Mr. Van Rompuy confirmed that one of those countries – Italy – came under extreme pressure Sunday to clean up its financial act for fear that the euro zone’s third-largest economy would be too big to bail out if it, like Greece, were unable to roll over its debt.

He said that meetings were held with Italian Prime Minister Silvio Berlusconi, who has been accused of paying scant attention to the debt crisis until recently, when his government pushed through an austerity program that aims to eliminate the budget deficit by 2014. “Clearly we are calling for a major effort to be made by the Italian authorities and I believe that they are willing to do that,” Mr. Van Rompuy said.

Wednesday’s summit has no fewer than four ambitious goals. The first is to give the EFSF more firepower and flexibility.

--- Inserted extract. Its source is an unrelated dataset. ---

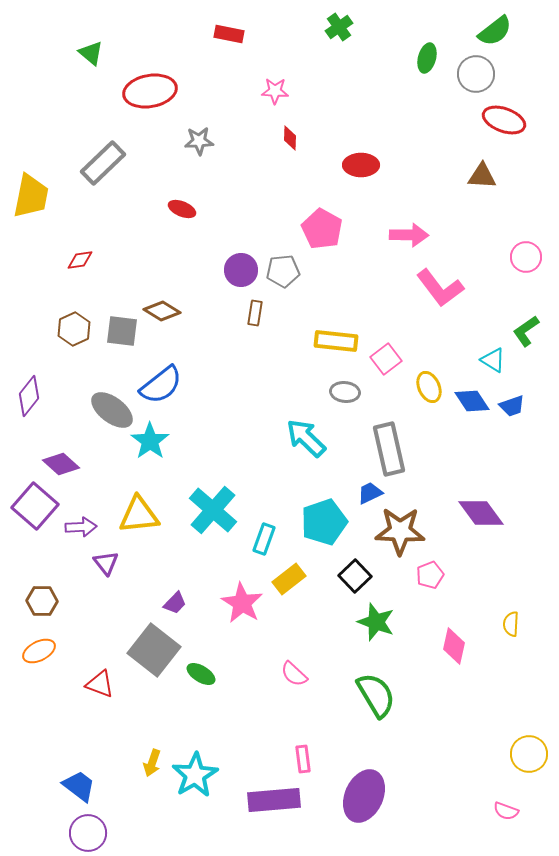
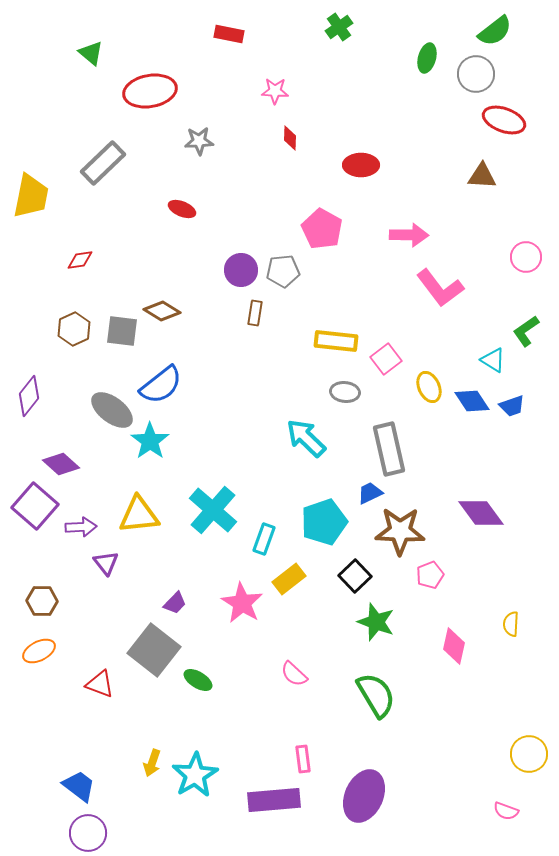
green ellipse at (201, 674): moved 3 px left, 6 px down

The second is to convince banks that own distressed Greek sovereign bonds to take a 50 per cent reduction, or “haircut,” on those holdings, up from the initial goal of a 21 per cent reduction, so that Greece’s crushing debt load can come down significantly.

The third is boosting the capital of the European banks that will suffer damage when they write down their sovereign debt holdings (this effort, including the total amount required – about €100-billion or $140-billion – has been largely agreed). Finally, the euro zone countries are to outline a tentative plan for fiscal integration, a process that could take many years.

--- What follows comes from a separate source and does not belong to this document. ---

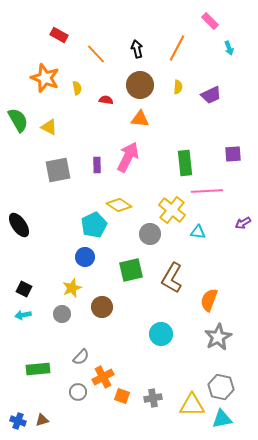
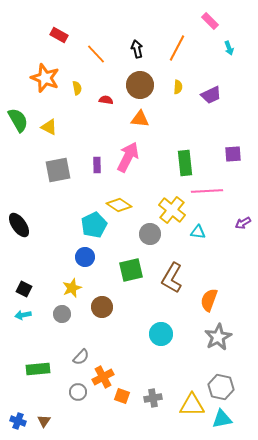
brown triangle at (42, 420): moved 2 px right, 1 px down; rotated 40 degrees counterclockwise
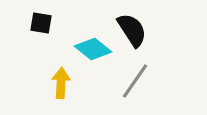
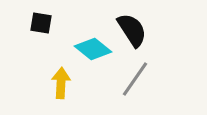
gray line: moved 2 px up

Determining the size and the role of the EFSF has emerged as the potential deal buster. France favours using the European Central Bank to backstop the EFSF. Germany opposes the French proposal because it fears the ECB is being pulled too far away from its primary role as an inflation fighter. Instead, Germany has proposed that the EFSF be used to insure the potential losses of new bonds sold by debt-choked countries such as Italy and Spain.

Economists suspect that Germany, the euro zone’s biggest and wealthiest economy, will get its way even though the insurance model has obvious flaws. Gilles Moec, economist in London with Deutsche Bank, said using the EFSF as an insurer would create two-tier market – the insured debt and the “negatively impacted” uninsured debt.

At the end of the Sunday meetings, Jose Manuel Barroso, president of the European Commission, reiterated Mr. Van Rompuy’s earlier message that the crucial next meeting will not be a disappointment. “I’m sure that progress can be made by Wednesday.”